Ева кивнула, ожидая продолжения. Андреас потупился в пол.
— Ева, я хочу тебе кое-что объяснить.
Она заметила, что щека Андреаса задергалась в нервном тике. Такого она за ним никогда раньше не замечала. Его подбородок дрожал.
— Андреас, что случилось?
— Я… Ты должна кое-что знать…
Ева вдруг почувствовала, что не хочет, чтобы Андреас продолжал. Прикусив нижнюю губу, она беспокойно поерзала на своем стуле.
— Ева… Дело в том, что… Это я убил Вольфа.
Эти слова сорвались с его губ, как камни. Тиканье часов над камином вдруг стало громким, как удары молотка по наковальне.
«О Боже!» Услышанное пронзило Еву, как молнией. У нее внутри все сжалось, а горло сдавил спазм. В ее ушах шумело, а окружающий мир вдруг стал холодным и чужим.
Андреасу показалось, что он ожидает ответа целую вечность. «Почему Ева молчит?» Он отчаянно нуждался в ее мягком слове или понимающем прикосновении, но Ева, подавленная вихрем эмоций, словно окаменела. Андреас больше не мог выносить этой тишины. Отчаянно надеясь на понимание Евы, он, запинаясь и тщательно подбирая слова, описал обстоятельства смерти Вольфа, стараясь не слишком сильно возлагать вину на брата и не слишком рьяно защищать себя. Андреас просто хотел рассказать правду, как она есть.
Смущенная и потрясенная услышанным, Ева встала.
— Знаешь… Мне нужно прийти в себя, — сдавленно сказала она. — Тебе лучше уйти.
— Но…
— Прошу тебя. Мне нужно побыть одной.
Ева, отойдя к дальней стене, отвернулась. Андреас встал. Его пальцы беспокойно теребили фуражку. Ева чувствовала на себе его взгляд.
— Прошу тебя, не смотри на меня так. Что я, по-твоему, должна сказать? И что должна чувствовать? — Ева резко развернулась. — Я ненавидела Вольфа, но… Я… — Она начала метаться по комнате. — Мне просто нужно прийти в себя.
— Я только хотел сказать, что был вынужден так поступить. Он убил бы и меня, и тех женщин…
— Да как ты не понимаешь! — воскликнула Ева со слезами в голосе. — Все это — из-за меня! Все эти беды! Вольф — это моя ошибка. Это из-за меня погиб Герман, а теперь еще и ты…
По щекам Евы побежали слезы. Не договорив, она упала в кресло и, закрыв лицо руками, зарыдала.
* * *
25 декабря 1942 года
6-я армия
Полевая почта, Сталинград
Здравствуй, дорогая Линди!
Старший сержант Битман сказал, что это письмо до тебя может не дойти, потому что наши самолеты часто сбивают. Но я все же решил рискнуть.
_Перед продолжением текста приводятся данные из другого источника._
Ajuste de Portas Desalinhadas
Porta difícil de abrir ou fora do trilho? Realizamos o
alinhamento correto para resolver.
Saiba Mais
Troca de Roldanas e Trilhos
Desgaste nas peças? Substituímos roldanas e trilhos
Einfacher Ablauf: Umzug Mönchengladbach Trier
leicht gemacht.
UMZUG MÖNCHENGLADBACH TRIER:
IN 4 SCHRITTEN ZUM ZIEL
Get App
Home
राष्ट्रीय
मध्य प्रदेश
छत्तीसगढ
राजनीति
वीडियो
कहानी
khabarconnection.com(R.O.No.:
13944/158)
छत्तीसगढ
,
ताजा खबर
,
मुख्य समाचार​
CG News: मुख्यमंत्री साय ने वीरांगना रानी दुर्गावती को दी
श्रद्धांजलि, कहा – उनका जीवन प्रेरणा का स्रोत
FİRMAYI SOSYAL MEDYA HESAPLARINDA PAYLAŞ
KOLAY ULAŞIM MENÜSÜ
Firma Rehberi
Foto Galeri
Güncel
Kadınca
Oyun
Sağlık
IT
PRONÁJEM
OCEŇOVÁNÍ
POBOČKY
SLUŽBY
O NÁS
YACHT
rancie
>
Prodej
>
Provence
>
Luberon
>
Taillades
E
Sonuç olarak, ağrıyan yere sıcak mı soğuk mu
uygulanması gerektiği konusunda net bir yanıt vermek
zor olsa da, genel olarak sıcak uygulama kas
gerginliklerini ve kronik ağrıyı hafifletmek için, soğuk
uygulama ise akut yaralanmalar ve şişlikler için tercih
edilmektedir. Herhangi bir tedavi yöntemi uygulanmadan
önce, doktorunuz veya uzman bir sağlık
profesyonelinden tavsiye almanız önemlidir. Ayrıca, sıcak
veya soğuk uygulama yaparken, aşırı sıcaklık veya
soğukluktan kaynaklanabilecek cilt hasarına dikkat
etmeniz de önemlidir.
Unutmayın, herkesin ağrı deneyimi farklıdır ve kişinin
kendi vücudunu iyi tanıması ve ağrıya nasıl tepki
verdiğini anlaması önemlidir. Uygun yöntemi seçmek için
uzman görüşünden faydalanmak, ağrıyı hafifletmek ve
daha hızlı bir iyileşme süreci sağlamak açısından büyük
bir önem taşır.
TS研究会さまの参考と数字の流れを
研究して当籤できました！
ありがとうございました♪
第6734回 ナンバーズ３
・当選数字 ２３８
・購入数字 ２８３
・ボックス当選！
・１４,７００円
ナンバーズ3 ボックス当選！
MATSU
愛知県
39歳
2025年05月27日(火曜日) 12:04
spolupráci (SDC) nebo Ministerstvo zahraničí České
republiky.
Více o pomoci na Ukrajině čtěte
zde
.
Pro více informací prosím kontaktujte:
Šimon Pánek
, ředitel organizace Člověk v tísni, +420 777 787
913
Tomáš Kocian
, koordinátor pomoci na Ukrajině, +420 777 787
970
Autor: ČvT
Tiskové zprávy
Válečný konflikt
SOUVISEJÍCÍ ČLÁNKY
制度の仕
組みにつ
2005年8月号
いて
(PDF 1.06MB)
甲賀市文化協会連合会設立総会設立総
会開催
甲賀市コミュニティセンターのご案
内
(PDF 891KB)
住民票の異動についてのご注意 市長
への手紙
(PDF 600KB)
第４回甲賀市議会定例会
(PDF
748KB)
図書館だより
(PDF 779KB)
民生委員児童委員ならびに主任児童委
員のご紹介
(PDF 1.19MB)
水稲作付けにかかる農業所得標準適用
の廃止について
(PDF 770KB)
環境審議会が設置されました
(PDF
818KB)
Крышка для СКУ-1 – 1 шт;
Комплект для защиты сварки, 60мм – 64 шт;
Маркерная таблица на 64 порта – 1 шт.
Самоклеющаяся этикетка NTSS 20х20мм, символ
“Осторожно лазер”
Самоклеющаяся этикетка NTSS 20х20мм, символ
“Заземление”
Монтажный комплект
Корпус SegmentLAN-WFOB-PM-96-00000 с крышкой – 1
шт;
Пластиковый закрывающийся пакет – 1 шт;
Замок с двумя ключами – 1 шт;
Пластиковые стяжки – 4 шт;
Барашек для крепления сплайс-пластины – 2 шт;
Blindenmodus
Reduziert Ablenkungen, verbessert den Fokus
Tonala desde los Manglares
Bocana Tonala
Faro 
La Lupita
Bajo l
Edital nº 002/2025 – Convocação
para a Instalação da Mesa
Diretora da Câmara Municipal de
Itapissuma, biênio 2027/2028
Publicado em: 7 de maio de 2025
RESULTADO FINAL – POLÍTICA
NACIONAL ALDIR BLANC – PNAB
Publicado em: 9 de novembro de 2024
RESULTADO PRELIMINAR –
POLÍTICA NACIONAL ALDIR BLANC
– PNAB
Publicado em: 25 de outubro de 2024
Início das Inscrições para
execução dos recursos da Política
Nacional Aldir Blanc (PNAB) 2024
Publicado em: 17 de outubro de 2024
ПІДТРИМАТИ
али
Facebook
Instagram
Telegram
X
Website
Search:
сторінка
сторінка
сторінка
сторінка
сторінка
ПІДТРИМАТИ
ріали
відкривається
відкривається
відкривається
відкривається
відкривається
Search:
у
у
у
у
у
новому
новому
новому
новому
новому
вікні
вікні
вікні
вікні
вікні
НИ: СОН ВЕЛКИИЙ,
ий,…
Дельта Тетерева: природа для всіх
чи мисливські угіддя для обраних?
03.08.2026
Вчера был сочельник, и я постоянно представлял, как ты звонишь в серебряный колокольчик, созывая наших девочек. Надеюсь, у вас был торт и красивая елка со свечами. Мы же здесь воображали, что наш черный хлеб — это рождественский кекс. Мы поделились им с одной русской и ее больными детьми, которых капеллан нашел в разрушенном погребе. Затем мы натопили снега и представили, что это — бренди. В полночь нам разрешили запустить в небо ракеты. Видела бы ты это зрелище. Вся немецкая армия стреляла из ракетниц. Было такое ощущение, что вот-вот спустятся ангелы и спасут нас из этого ада. Мы сняли шлемы и спели «Тихая ночь». Некоторые из парней плакали.